---- AVAILABLE DATA
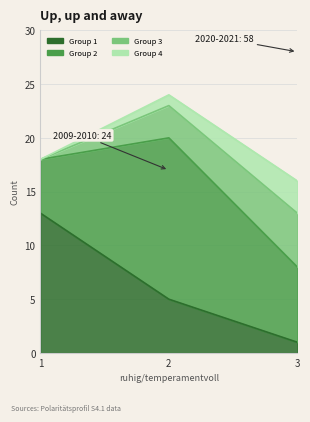

What is the difference between the second highest and minimum values in the Group 1 series?

4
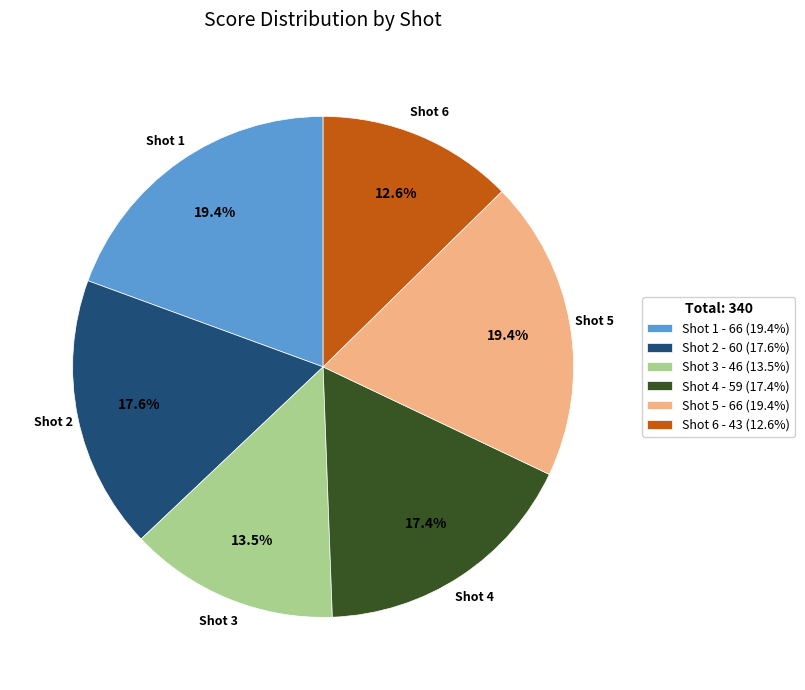

Is there a majority slice in this chart?

No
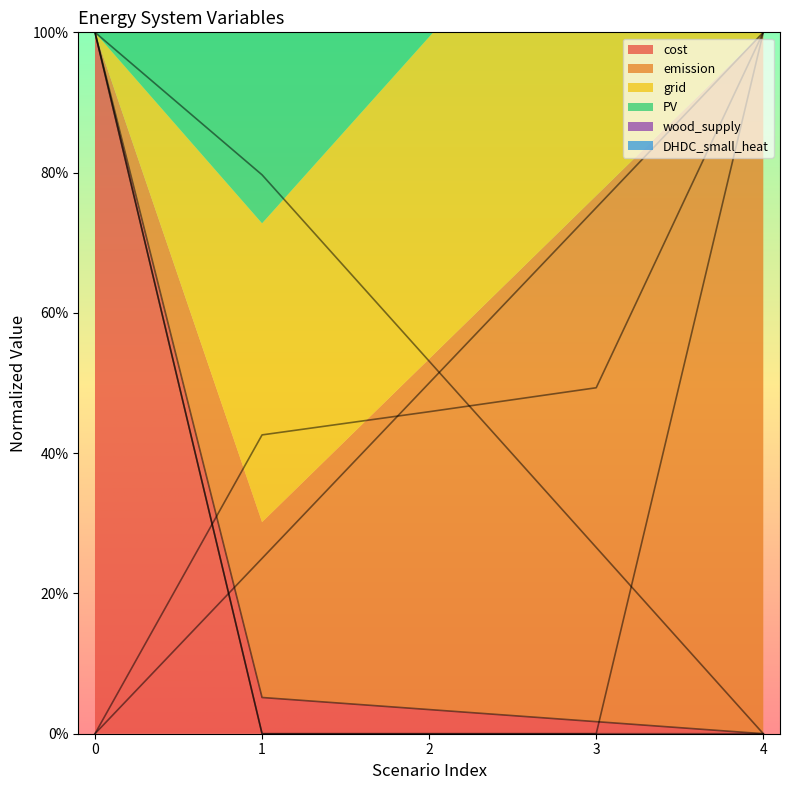

How many times do PV and emission cross each other?

1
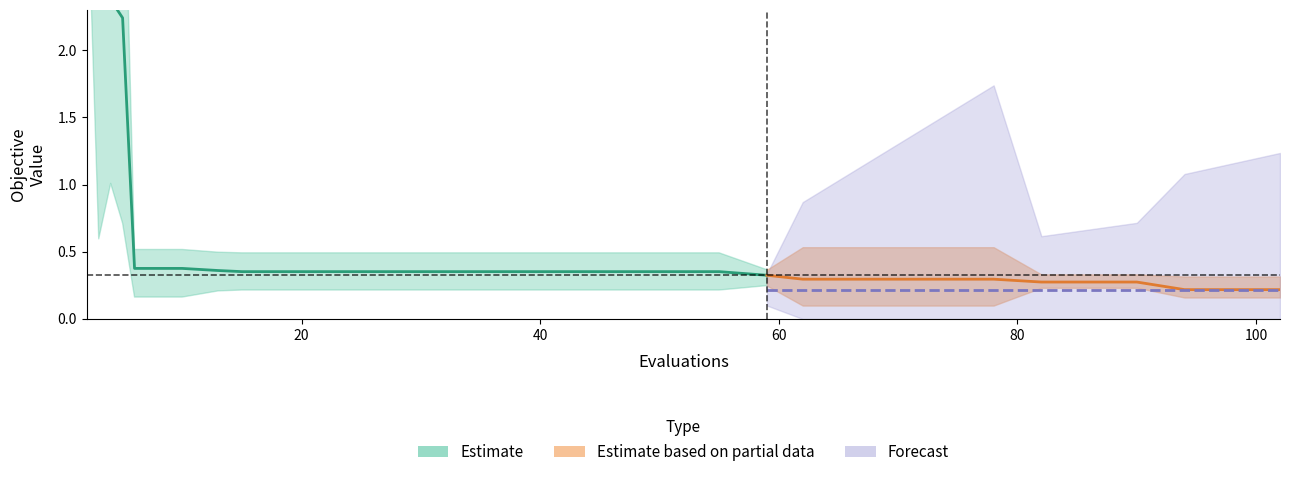

At how many categories does at least one series exceed 3?

4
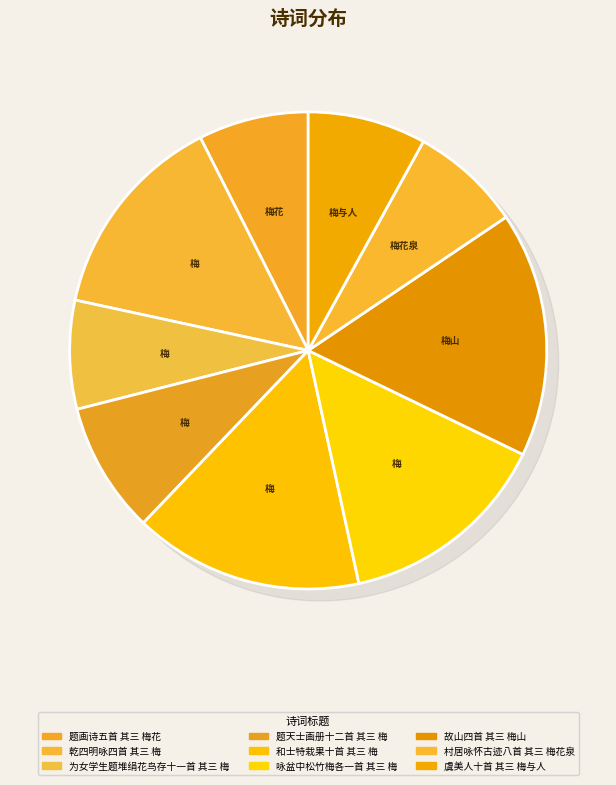

The 为女学生题堆绢花鸟存十一首 其三 梅 slice represents 13% of the pie. True or false?

False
--------
• [WHAT YOU HAVE TO DO] Rewrite the listing above, replacing every occurrence of "series" with "data series" and keeping everything else unchanged. Leave the pictures out of your version.

• [THE COMPLETED TASK]
What is the difference between the second highest and minimum values in the Group 1 data series?

4

Is there a majority slice in this chart?

No

How many times do PV and emission cross each other?

1

At how many categories does at least one data series exceed 3?

4

The 为女学生题堆绢花鸟存十一首 其三 梅 slice represents 13% of the pie. True or false?

False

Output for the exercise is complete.